Cross-Phase Data Cache in CompareContext¶
Date: 2026-03-05 Status: Superseded by Published artifacts for cross-plugin composition
Problem¶
The architecture has a clean separation: comparators parse raw data into IR, transformers rewrite IR without raw data access. But this breaks down for semantic transformers that need parsed data to do their job correctly.
The column reorder detector is the motivating example. To determine whether a CSV change is a pure column reorder (same columns, same data, different order), it needs to compare the actual column values positionally. The original implementation scraped summary statistics from DiffNode::details (columns_added: [], rows_added: 0, cells_changed: 0) — if all the "change" counters were zero and the reorder tag was present, it declared a pure reorder. This worked but was fragile: it relied on the exact detail schema of the CSV comparator, and it couldn't verify that cell values actually matched after reindexing by column name.
The same problem would recur for any transformer that needs to look at actual data: a "row reorder detector" would need row contents, a "column rename detector" would need to compare values under old and new column names.
Meanwhile, the CSV comparator already parsed both files into memory during compare. Throwing that away and forcing the transformer to re-read from disk (or scrape details) wastes work and creates coupling.

_RECORDS PROVIDED_.
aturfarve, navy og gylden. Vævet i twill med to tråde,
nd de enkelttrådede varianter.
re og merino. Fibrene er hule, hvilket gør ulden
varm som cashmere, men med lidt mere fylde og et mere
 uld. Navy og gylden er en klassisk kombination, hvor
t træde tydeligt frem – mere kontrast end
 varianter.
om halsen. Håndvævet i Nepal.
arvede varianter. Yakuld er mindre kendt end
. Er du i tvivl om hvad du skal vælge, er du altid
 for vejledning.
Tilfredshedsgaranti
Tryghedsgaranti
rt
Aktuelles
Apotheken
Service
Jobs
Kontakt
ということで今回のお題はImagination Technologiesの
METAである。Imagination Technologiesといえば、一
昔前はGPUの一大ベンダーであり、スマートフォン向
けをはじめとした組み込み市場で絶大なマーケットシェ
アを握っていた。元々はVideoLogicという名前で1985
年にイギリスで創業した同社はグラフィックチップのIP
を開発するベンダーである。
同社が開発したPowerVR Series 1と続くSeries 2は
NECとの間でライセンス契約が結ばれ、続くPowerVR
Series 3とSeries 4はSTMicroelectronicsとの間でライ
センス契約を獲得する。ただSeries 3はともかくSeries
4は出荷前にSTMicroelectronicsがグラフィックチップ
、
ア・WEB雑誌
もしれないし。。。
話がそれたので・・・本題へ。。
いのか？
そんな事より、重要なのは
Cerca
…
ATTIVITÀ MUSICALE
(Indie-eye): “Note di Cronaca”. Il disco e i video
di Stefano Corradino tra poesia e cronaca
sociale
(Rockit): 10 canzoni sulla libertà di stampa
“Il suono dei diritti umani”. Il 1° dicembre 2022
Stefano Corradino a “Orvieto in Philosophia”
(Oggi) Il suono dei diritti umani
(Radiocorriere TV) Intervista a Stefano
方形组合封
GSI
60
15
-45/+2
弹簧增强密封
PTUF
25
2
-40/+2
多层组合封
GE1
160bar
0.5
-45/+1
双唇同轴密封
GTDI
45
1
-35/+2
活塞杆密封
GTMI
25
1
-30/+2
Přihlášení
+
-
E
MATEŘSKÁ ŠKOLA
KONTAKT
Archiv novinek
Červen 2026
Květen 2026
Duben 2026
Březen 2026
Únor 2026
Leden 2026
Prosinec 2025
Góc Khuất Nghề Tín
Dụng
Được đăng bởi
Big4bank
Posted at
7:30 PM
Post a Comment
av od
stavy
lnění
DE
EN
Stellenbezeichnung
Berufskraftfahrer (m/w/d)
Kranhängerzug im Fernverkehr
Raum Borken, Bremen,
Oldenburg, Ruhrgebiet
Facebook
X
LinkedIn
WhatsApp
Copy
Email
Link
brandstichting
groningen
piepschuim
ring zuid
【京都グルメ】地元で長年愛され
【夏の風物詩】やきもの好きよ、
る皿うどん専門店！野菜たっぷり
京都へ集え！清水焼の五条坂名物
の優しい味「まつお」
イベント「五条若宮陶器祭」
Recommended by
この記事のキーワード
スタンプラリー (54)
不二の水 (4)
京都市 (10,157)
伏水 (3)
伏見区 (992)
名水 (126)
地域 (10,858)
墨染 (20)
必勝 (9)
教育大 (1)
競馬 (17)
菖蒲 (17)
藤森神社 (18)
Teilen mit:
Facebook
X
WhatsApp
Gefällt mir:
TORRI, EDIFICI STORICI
---
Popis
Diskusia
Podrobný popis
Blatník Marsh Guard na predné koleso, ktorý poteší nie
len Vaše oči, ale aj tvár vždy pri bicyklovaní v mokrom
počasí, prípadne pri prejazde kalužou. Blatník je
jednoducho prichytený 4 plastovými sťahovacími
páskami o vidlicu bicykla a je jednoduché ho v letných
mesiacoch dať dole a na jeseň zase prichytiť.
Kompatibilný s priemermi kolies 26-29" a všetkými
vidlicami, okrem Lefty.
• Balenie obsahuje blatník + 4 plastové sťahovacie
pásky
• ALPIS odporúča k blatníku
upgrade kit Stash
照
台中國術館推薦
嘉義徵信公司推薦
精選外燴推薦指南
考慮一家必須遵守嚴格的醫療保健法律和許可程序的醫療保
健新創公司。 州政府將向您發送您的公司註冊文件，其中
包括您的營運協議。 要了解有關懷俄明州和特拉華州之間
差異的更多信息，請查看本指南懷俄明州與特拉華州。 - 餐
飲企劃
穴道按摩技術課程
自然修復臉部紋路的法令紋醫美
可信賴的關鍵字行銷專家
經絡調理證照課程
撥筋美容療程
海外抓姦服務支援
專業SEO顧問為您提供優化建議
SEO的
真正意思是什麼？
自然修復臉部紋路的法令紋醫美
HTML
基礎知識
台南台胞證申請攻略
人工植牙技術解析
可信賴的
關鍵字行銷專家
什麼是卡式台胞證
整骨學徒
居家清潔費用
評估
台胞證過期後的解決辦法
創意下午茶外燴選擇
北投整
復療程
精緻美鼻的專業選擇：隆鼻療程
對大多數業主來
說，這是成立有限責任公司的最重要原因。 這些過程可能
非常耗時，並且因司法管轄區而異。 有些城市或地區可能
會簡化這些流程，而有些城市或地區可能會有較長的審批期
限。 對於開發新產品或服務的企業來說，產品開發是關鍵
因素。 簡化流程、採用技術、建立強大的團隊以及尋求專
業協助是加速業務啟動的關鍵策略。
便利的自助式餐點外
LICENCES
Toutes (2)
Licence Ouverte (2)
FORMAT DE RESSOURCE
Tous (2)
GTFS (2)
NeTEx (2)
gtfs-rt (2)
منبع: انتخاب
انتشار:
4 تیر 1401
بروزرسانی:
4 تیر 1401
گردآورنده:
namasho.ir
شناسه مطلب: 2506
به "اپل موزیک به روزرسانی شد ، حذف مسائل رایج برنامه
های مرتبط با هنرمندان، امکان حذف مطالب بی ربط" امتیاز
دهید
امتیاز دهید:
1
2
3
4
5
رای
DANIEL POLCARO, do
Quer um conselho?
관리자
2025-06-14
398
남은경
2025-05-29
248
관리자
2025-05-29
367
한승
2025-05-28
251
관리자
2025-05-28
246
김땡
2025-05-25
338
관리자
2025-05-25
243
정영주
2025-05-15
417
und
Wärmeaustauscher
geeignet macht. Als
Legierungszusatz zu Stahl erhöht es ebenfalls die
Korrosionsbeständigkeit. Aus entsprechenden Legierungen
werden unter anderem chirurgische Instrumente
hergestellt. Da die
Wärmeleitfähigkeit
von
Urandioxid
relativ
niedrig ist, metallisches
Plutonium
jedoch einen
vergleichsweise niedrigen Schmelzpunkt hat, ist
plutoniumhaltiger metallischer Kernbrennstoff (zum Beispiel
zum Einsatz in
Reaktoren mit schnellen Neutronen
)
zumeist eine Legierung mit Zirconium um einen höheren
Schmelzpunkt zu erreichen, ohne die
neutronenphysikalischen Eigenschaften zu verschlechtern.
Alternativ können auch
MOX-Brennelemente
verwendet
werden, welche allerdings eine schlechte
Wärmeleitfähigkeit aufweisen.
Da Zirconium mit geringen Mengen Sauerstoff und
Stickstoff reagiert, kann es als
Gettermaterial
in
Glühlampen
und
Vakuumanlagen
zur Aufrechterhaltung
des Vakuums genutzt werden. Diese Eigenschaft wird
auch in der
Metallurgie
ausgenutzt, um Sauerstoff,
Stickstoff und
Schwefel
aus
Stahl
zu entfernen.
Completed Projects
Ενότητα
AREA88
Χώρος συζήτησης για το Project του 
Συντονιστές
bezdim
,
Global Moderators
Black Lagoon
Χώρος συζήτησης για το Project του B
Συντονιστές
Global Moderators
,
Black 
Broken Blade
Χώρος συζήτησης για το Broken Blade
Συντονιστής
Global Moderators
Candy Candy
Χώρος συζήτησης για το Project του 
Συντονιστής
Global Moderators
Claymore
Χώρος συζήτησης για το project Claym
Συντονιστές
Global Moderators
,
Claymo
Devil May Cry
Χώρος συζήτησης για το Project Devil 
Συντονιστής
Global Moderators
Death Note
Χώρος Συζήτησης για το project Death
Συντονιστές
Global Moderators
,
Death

_EXERCISE AIM_.
Answer these from the cross-phase data cache text:
1. What status does the text give?
2. Which detector does it call the motivating example?
3. What had the CSV comparator already done with both files during compare?
The records have no connection to the text.

_RESPONSE AREA_.
1. Superseded by Published artifacts for cross-plugin composition.
2. The column reorder detector.
3. It had parsed both files into memory.